▸ The task:
Nothing but the exact text of the entries should appear in your answer; pictures stay out.

[Images with pose keypoints]

= Beginning of Section =

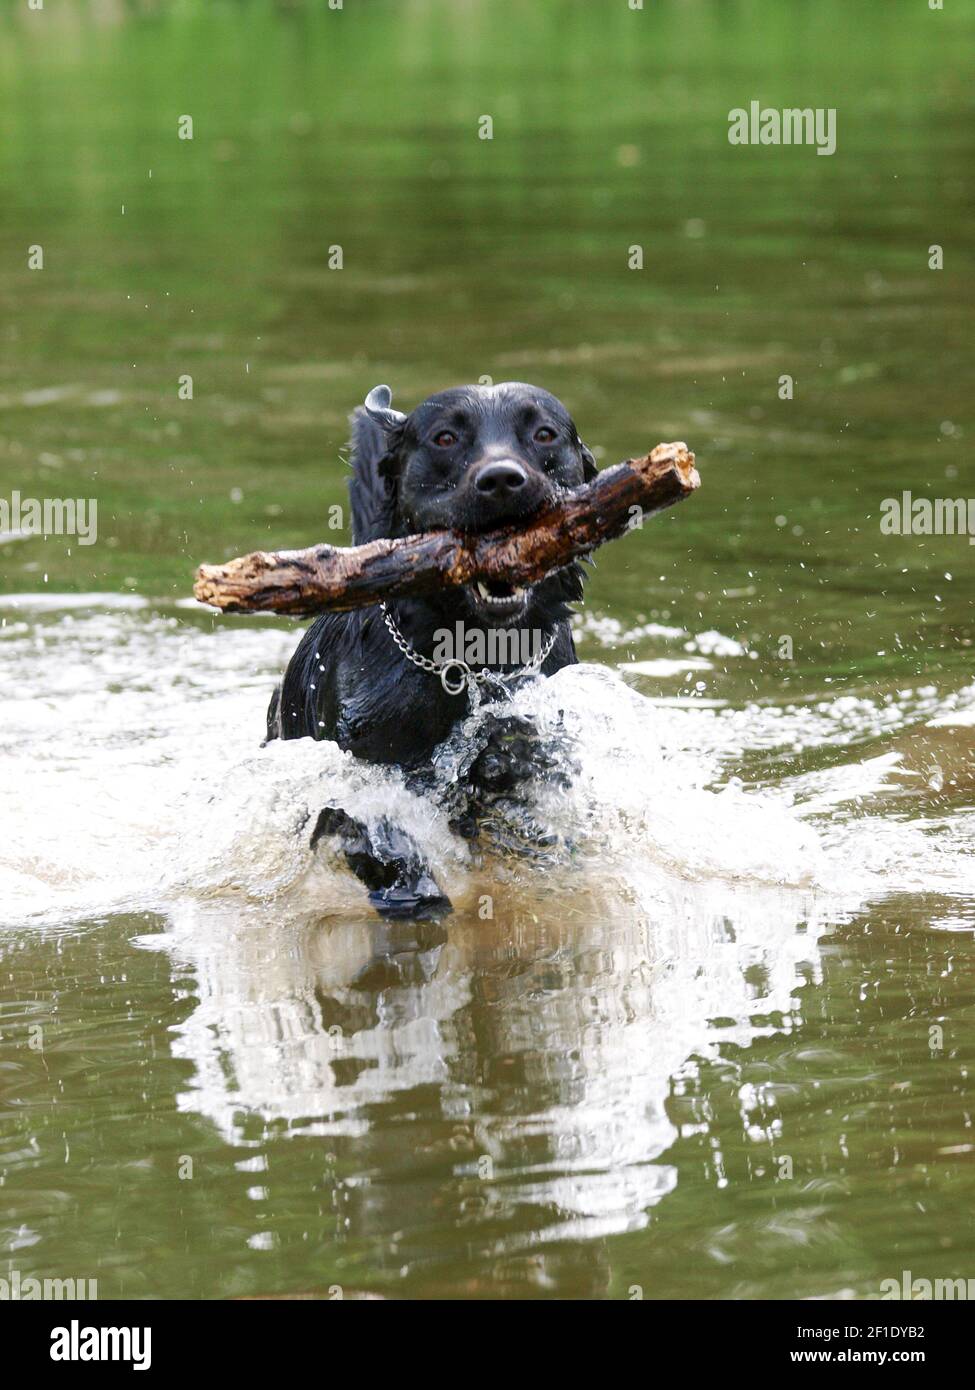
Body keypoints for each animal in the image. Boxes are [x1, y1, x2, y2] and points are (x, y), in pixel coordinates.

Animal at [269, 386, 598, 917]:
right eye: (445, 437)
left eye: (545, 433)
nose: (501, 480)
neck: (474, 657)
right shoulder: (358, 767)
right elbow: (374, 827)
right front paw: (412, 889)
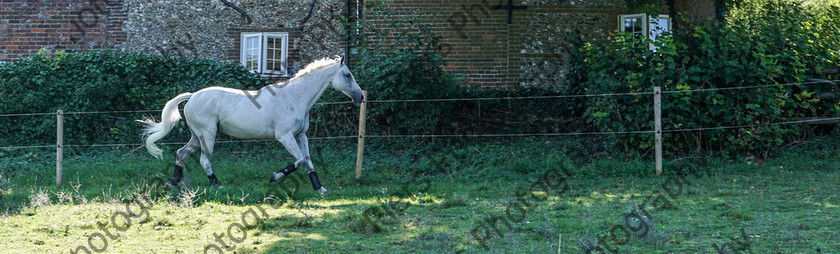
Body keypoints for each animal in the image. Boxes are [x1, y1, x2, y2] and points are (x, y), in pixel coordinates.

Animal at [139, 56, 362, 193]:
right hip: (207, 134)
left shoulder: (301, 136)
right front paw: (274, 176)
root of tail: (193, 95)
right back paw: (218, 185)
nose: (360, 97)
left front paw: (320, 188)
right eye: (347, 75)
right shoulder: (285, 137)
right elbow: (298, 160)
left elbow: (307, 161)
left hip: (196, 136)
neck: (294, 98)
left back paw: (173, 183)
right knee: (204, 160)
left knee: (181, 154)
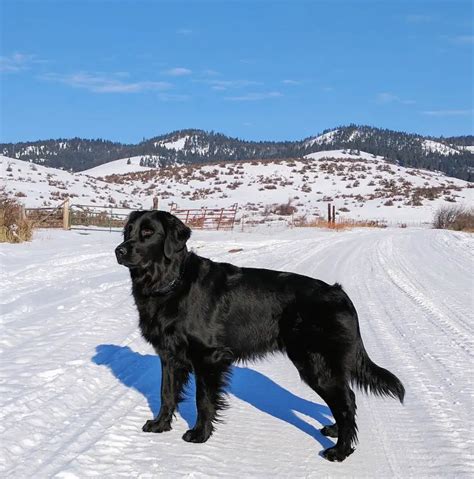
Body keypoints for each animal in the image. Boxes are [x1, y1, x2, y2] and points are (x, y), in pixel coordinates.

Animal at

= End of Section =

▸ Written solution:
Body keypoints for each animal in the image. Boxes are [x1, y1, x2, y2] and points are (x, y), in pixel coordinates.

Animal at [269, 386, 598, 917]:
right eye: (445, 437)
left eye: (545, 433)
nose: (501, 480)
neck: (474, 657)
right shoulder: (358, 767)
right elbow: (374, 827)
right front paw: (412, 889)
Body keypoints for each animal in the image. Boxes are [x1, y1, x2, y2] and points are (x, y), in pixel coordinates.

Animal at [139, 56, 362, 193]:
right hip: (207, 134)
left shoulder: (301, 136)
right front paw: (274, 176)
root of tail: (193, 95)
right back paw: (218, 185)
nose: (360, 97)
left front paw: (320, 188)
right eye: (347, 75)
right shoulder: (285, 137)
right elbow: (298, 160)
left elbow: (307, 161)
left hip: (196, 136)
neck: (294, 98)
left back paw: (173, 183)
right knee: (204, 160)
left knee: (181, 154)
Body keypoints for each animal in the image. Boxes are [x1, y1, x2, y2] and points are (x, y), in pixel coordinates.

Animal at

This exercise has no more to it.